En route: Cartagena to Dénia

When we cleaned the boat and got everything ready for departure on Saturday evening, we didn’t know yet that an hour after hosing down the cockpit and deck everything would become covered in a brown-orange muck of Moroccan desert dust brought down by a shower.

we had a white boat !

 

(Yes, we had checked the weather in planning our trip. Just not the regular weather forecast. Lesson learned.)

At 7 pm we left Cartagena and set sail for Dénia, a 120 mile passage, planning to arrive 24 hours later.

The entire evening and night we saw (and dodged) rain and thunderstorms above land while (motor)sailing under a clear, windless, starry sky.

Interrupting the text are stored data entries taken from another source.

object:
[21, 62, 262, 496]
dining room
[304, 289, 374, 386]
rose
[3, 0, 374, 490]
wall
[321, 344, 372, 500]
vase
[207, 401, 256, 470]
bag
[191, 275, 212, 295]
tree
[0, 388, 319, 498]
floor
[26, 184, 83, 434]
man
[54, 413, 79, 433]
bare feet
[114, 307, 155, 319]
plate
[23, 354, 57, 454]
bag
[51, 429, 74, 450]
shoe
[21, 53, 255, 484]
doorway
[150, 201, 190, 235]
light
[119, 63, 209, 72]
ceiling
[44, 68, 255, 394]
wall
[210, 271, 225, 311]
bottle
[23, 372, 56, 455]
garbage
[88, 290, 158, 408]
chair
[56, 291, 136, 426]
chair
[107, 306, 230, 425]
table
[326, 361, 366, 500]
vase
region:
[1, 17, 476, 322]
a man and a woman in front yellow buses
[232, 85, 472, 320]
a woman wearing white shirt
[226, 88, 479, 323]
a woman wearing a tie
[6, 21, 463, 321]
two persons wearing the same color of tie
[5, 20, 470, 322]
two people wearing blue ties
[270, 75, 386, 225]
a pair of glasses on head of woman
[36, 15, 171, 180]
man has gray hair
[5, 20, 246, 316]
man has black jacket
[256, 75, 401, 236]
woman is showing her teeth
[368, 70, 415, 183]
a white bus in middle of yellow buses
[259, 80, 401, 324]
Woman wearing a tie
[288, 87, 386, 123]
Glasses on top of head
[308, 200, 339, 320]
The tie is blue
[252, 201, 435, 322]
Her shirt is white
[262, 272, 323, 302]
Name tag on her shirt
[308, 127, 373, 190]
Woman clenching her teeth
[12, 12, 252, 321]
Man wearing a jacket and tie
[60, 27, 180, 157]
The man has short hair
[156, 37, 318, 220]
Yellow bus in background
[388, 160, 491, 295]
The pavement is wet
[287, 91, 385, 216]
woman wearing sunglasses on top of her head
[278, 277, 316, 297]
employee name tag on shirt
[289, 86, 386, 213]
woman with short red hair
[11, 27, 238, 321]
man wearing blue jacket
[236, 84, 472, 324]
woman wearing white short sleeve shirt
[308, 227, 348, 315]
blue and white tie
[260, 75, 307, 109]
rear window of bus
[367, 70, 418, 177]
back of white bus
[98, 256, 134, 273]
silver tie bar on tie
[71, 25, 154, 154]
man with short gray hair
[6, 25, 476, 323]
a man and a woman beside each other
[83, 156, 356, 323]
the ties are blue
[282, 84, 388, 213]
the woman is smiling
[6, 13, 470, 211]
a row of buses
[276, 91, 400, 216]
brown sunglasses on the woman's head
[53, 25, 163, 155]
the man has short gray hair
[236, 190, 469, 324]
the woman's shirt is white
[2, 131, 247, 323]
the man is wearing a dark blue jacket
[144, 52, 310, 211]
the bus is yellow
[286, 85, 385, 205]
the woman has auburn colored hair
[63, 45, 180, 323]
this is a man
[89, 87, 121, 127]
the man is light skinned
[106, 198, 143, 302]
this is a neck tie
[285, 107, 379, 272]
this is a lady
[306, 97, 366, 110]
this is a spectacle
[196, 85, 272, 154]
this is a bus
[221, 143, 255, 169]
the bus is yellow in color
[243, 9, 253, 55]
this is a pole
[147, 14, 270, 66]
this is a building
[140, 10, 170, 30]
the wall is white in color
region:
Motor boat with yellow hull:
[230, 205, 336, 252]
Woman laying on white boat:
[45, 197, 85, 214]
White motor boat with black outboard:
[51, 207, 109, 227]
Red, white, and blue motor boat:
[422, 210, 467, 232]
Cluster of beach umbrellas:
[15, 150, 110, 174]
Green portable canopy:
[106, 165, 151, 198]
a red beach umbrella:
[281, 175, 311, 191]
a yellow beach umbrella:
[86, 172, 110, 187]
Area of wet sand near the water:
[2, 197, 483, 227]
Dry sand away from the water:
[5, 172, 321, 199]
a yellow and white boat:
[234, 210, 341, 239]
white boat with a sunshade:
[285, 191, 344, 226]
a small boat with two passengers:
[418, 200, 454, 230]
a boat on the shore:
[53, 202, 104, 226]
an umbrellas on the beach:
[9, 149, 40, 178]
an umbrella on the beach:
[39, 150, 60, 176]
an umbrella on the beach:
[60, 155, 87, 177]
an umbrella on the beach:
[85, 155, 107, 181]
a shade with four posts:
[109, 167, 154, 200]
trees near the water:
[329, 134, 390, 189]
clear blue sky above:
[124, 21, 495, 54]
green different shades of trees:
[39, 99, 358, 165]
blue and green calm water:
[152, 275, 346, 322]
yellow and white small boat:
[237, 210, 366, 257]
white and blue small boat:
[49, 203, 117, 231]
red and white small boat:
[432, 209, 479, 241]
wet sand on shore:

Rene and I tried a new system for night watches this time. Instead of doing 3 hour watches we tried 6 hours. Rene took watch from 20:00 to 02:00 while I slept (with the kids joining him until 22:00), I took watch from 02:00 – 08:00 while Rene slept (with the kids waking up at 4 and joining me for about 12 minutes, until they fell asleep again and I put them to bed. As Robin said: “I thought doing night watches was exciting, but I just want to sleep!”) . I then took another nap after Rene took over.

We’ll have to see how this works out on longer passages but we did both feel more rested and especially on calm nights a 6 hour watch seems doable (yay for superlong podcasts!!).

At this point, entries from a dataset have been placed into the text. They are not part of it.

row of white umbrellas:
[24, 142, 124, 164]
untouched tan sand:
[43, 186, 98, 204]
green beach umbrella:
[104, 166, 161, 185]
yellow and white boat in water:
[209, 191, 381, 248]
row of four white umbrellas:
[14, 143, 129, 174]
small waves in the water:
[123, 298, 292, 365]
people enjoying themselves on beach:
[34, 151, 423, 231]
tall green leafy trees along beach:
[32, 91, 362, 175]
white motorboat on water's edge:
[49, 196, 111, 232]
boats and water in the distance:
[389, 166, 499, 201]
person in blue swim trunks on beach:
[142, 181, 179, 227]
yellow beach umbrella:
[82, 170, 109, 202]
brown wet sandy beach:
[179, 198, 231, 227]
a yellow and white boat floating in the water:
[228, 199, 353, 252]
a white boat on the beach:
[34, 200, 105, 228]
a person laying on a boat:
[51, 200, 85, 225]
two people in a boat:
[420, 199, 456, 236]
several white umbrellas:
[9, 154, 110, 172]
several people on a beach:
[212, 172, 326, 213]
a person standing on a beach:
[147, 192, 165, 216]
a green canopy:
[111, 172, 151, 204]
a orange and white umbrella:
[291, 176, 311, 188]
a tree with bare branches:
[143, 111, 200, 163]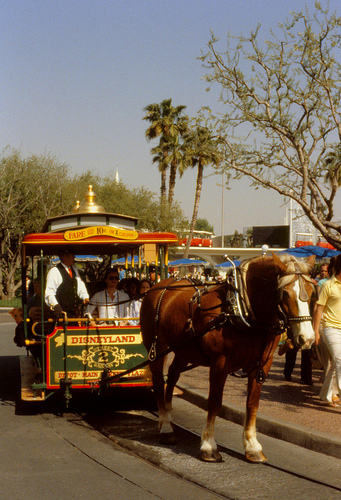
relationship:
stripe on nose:
[293, 278, 315, 341] [271, 296, 314, 371]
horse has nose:
[139, 251, 316, 464] [271, 296, 314, 371]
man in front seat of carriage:
[91, 267, 137, 333] [19, 183, 183, 401]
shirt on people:
[317, 276, 339, 332] [313, 255, 341, 408]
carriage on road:
[19, 183, 183, 401] [0, 420, 153, 496]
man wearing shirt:
[314, 262, 330, 285] [316, 277, 330, 286]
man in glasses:
[84, 268, 130, 327] [106, 275, 119, 281]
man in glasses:
[44, 247, 91, 320] [106, 275, 119, 281]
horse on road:
[139, 251, 316, 464] [47, 379, 309, 496]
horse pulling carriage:
[139, 251, 316, 464] [23, 220, 173, 414]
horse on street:
[112, 225, 288, 417] [0, 323, 340, 498]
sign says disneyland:
[45, 324, 149, 377] [65, 331, 138, 345]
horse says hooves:
[139, 251, 316, 464] [197, 447, 265, 464]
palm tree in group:
[141, 99, 199, 211] [140, 91, 216, 226]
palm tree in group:
[149, 137, 183, 170] [140, 91, 216, 226]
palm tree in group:
[181, 131, 223, 167] [140, 91, 216, 226]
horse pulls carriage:
[139, 251, 316, 464] [9, 208, 182, 408]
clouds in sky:
[103, 143, 340, 235] [4, 2, 337, 233]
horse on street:
[139, 251, 316, 464] [0, 323, 340, 498]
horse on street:
[139, 251, 316, 464] [0, 389, 339, 496]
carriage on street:
[19, 183, 183, 401] [0, 323, 340, 498]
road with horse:
[0, 321, 313, 498] [139, 251, 316, 464]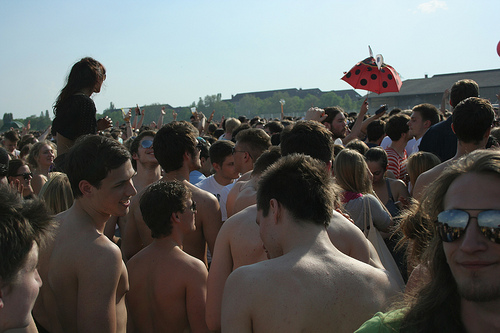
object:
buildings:
[208, 87, 362, 116]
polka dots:
[360, 78, 367, 86]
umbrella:
[340, 45, 403, 105]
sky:
[0, 0, 499, 120]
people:
[1, 57, 499, 332]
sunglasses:
[435, 208, 498, 242]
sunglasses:
[180, 199, 197, 211]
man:
[118, 121, 223, 269]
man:
[192, 140, 241, 269]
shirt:
[193, 173, 243, 262]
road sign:
[278, 99, 285, 121]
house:
[363, 67, 498, 112]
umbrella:
[340, 45, 402, 95]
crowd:
[0, 92, 500, 331]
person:
[50, 57, 113, 171]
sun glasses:
[141, 140, 154, 148]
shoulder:
[222, 260, 288, 318]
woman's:
[325, 148, 395, 248]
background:
[0, 70, 495, 117]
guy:
[32, 136, 138, 333]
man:
[350, 148, 500, 333]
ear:
[172, 210, 180, 223]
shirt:
[378, 146, 413, 198]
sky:
[115, 24, 251, 81]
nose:
[459, 217, 488, 255]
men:
[44, 133, 388, 325]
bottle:
[136, 104, 142, 115]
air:
[19, 0, 499, 330]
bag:
[363, 192, 405, 298]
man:
[120, 178, 211, 331]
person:
[384, 113, 415, 187]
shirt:
[46, 89, 100, 142]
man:
[104, 130, 166, 263]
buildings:
[100, 69, 500, 120]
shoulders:
[83, 231, 125, 280]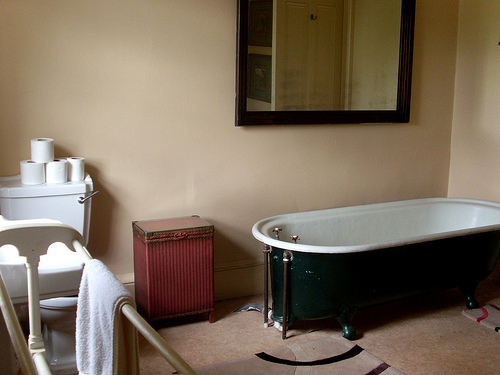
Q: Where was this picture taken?
A: In the bathroom.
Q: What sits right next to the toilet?
A: A red hamper.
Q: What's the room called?
A: Bathroom.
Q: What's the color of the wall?
A: Beige.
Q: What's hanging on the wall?
A: Mirror.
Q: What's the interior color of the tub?
A: White.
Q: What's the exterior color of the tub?
A: Dark green.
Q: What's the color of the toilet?
A: White.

Before we left I had prepped for dinner (a simple store bought, pre-cooked chicken, some couscous and veggies). Last week I had already chopped LOTS of garlic and put it in a jar with olive oil to keep in the fridge. Now I also chopped 4 large onions to put in separate bags, froze 3 and kept one in the fridge. (Sidenote: chopping onions is a lot easier WITH contacts! Tearless chopping is something I failed to appreciate until I started wearing glasses, apparently.) I blanched several portions of green beans and froze all of them except one. I put everything in the sink, ready to put together in the shortest possible time (less time below doing anything other than sleeping is a must, for me.)

We actually ended up having this dinner for lunch on Sunday, because on a last trip to get ice cream in Cartagena on Saturday we also ended up having Mexican for “lunch” as none of us had eaten yet after breakfast (at 5 pm…. oh well). Consequently, none of us were hungry Saturday evening, saving me a trip to the galley.

Upon rounding Cabo de la Nao and up the coast to Dénia in the afternoon we saw several sunfish and Rene also spotted a flying fish.

We’re now in the Marina de Dénia. On todays list is school and cleaning the boat, getting rid of  all that desert dust.

For fellow cruisers: in the Imray pilot (Med Spain, Costas del Sol and Blanca, seventh edition) it says that the water in the marinas in Dénia is salt or salty. While that still may be true for the other marinas here I tested the water yesterday using the TDS meter and found little difference between bottled water and the water from the dock (250 ppm versus 390 ppm – for reference seawater in Almerimar was well over 15.000 ppm).